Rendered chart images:

* * *

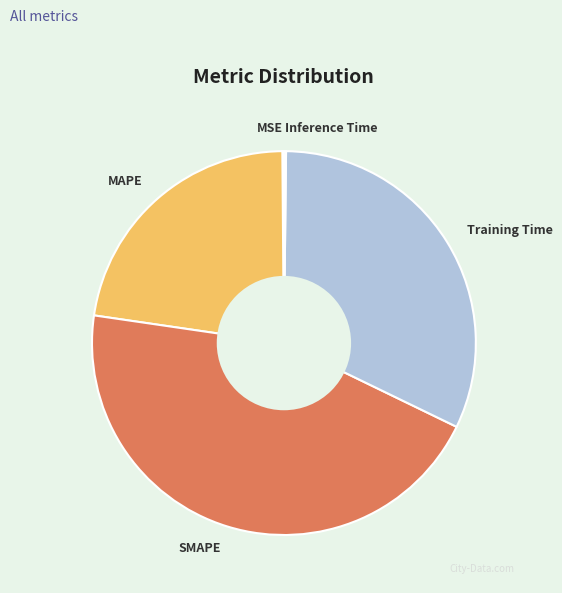

Is the sum of MAPE and SMAPE greater than half?

Yes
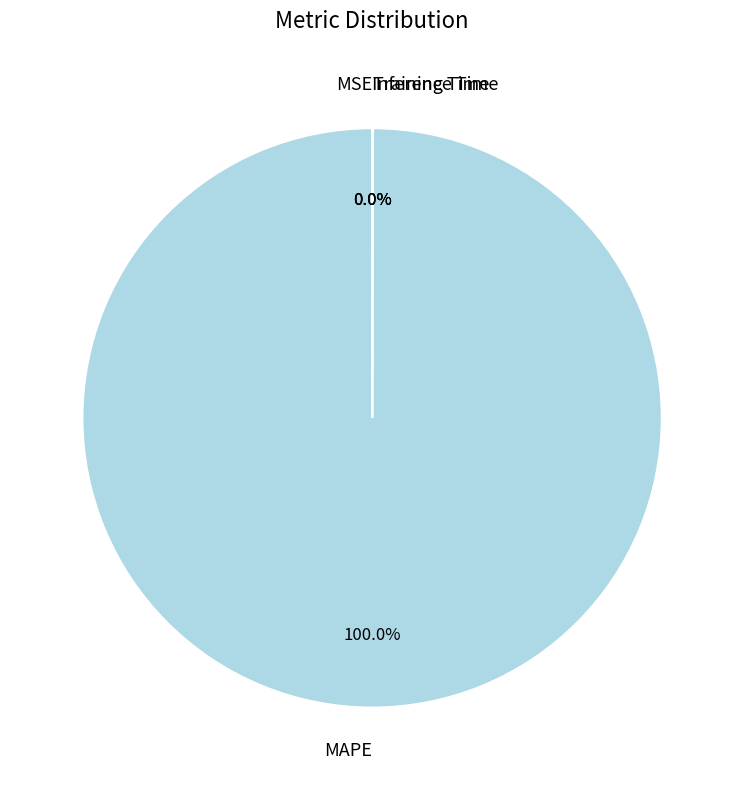

Does any single category account for the majority?

Yes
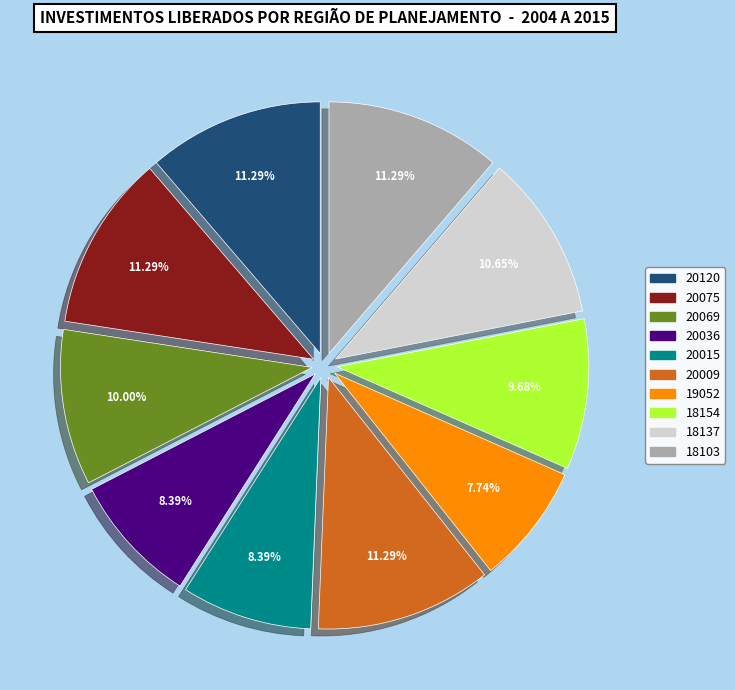

True or false: 20120 accounts for 11% of the total.

True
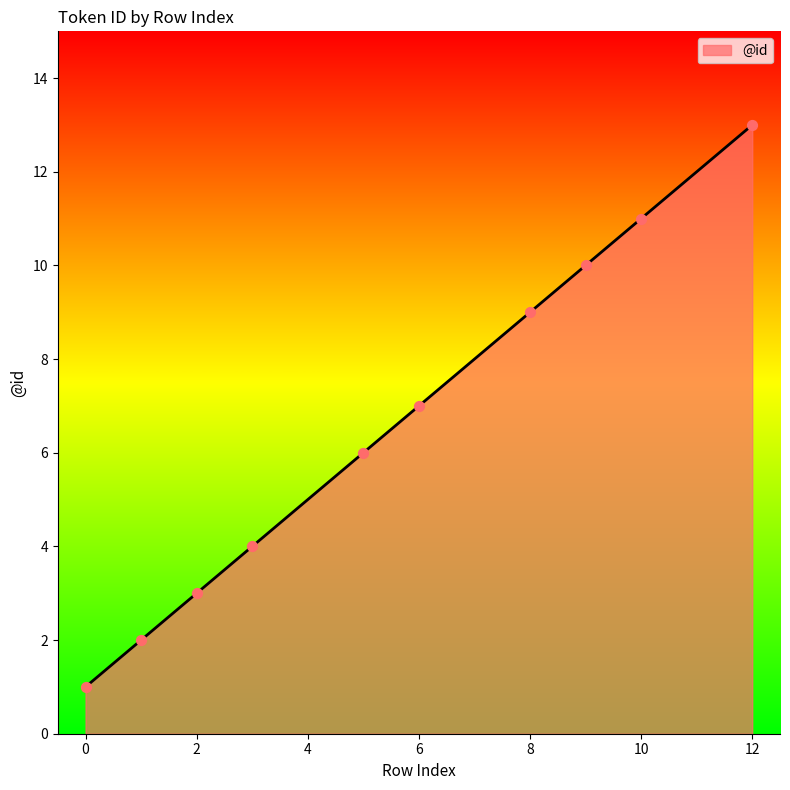

What is the difference between the maximum and minimum values?

12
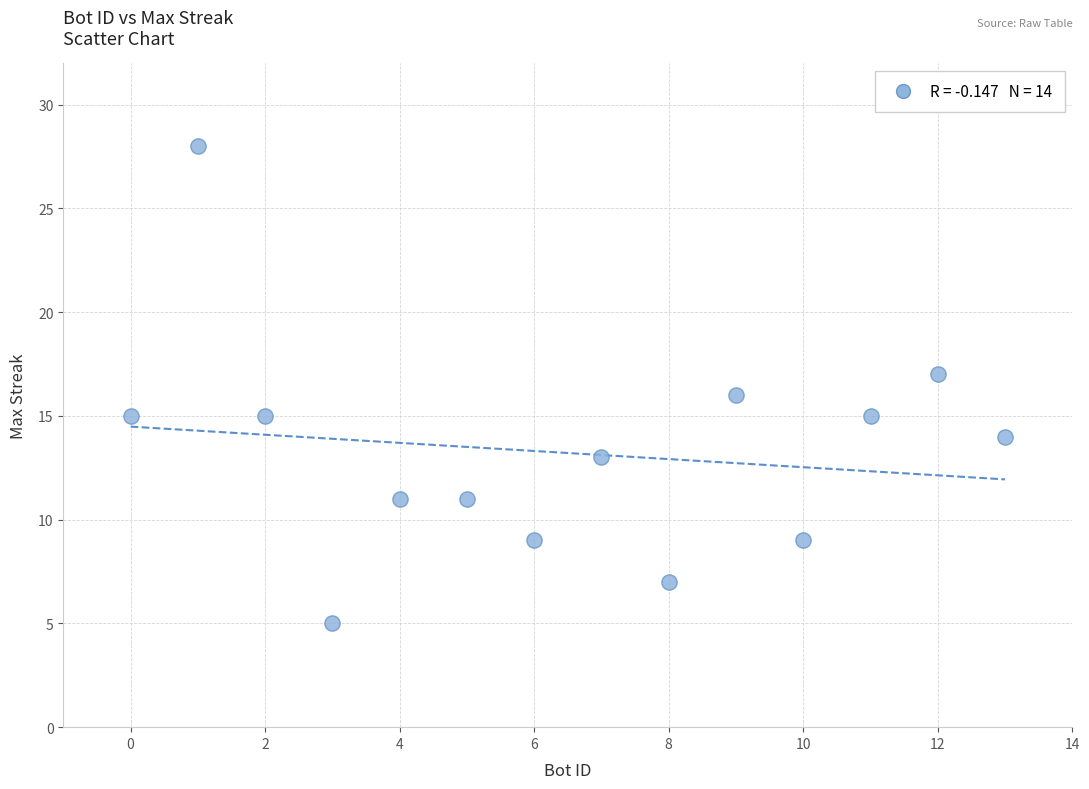

What is the range of X values (max minus min)?

13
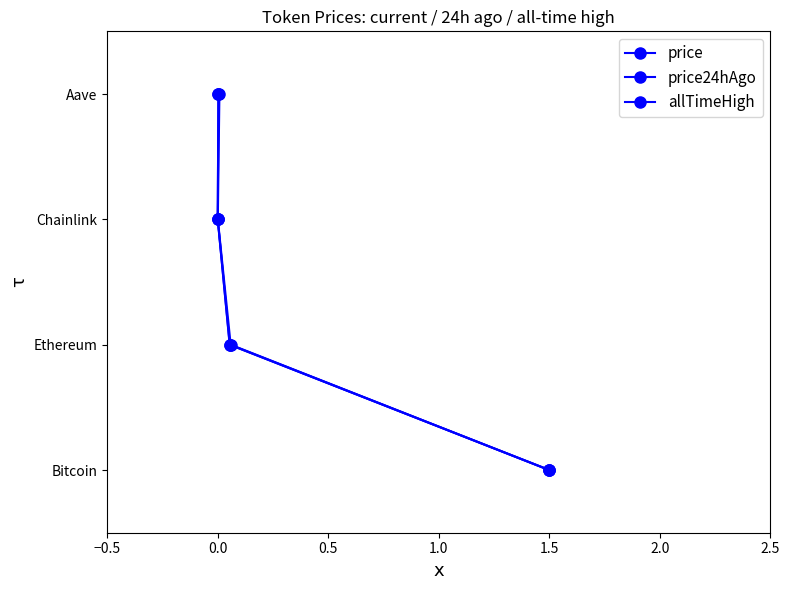

Which series changed the most between −0.5 and 0.0?

price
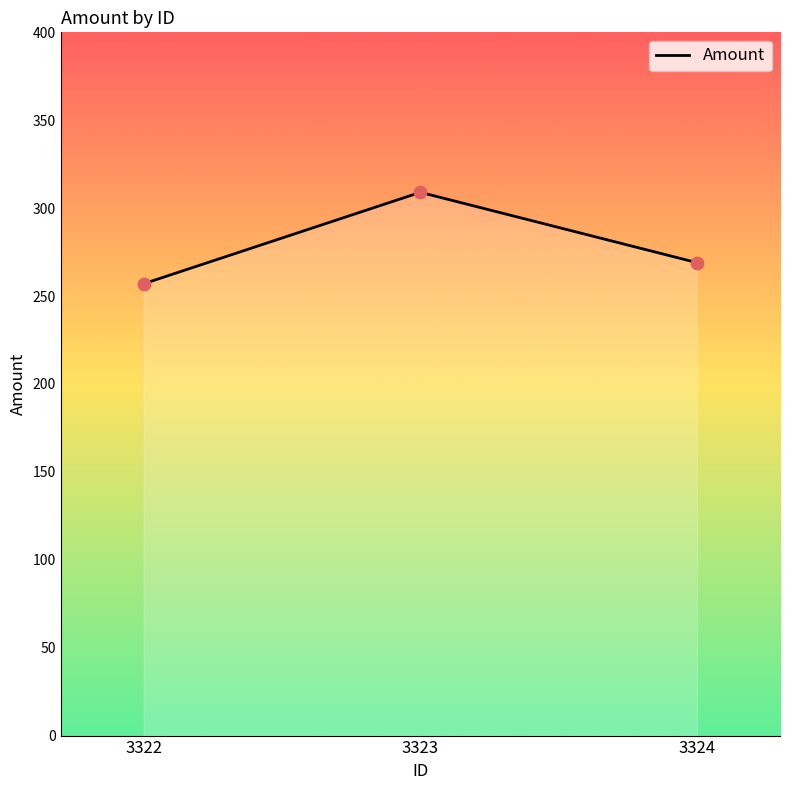

What is the change in value from 3322 to 3323?

+52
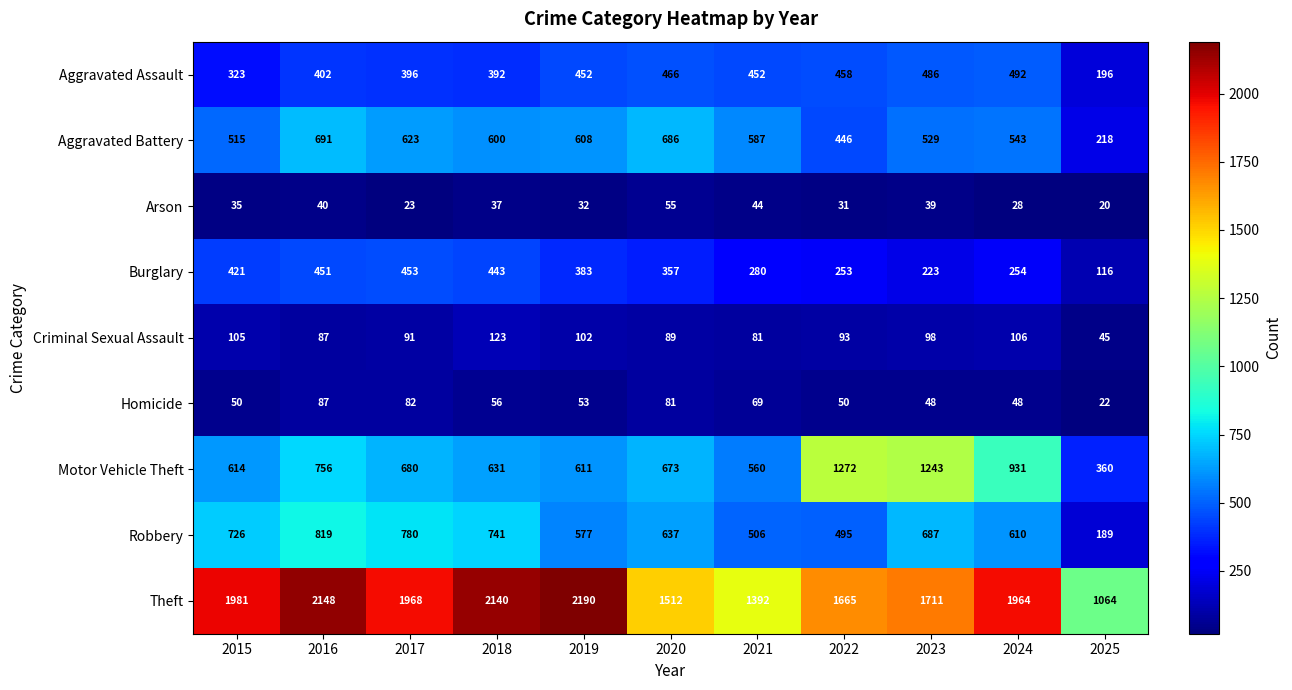

Which series has the widest spread of values?

Theft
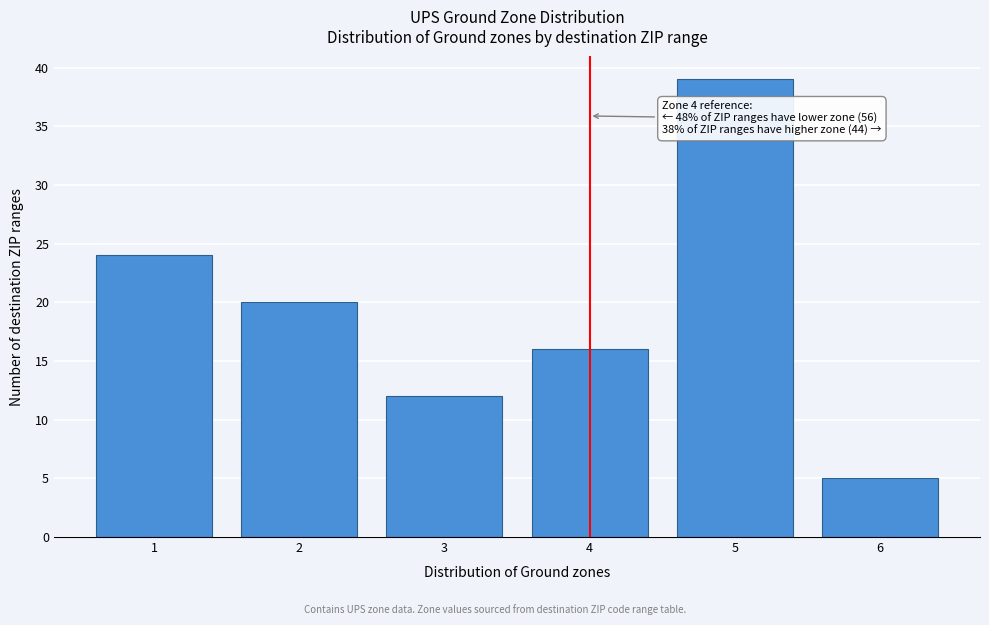

Reading left to right, what are all the values shown in this chart?

24	20	12	16	39	5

* * *

Exercise requirements: Write out every line of the listing above without changing anything, and leave out the pictures.

The answer:
Is the sum of MAPE and SMAPE greater than half?

Yes

Does any single category account for the majority?

Yes

True or false: 20120 accounts for 11% of the total.

True

What is the difference between the maximum and minimum values?

12

What is the range of X values (max minus min)?

13

Which series changed the most between −0.5 and 0.0?

price

What is the change in value from 3322 to 3323?

+52

Which series has the widest spread of values?

Theft

Reading left to right, what are all the values shown in this chart?

24	20	12	16	39	5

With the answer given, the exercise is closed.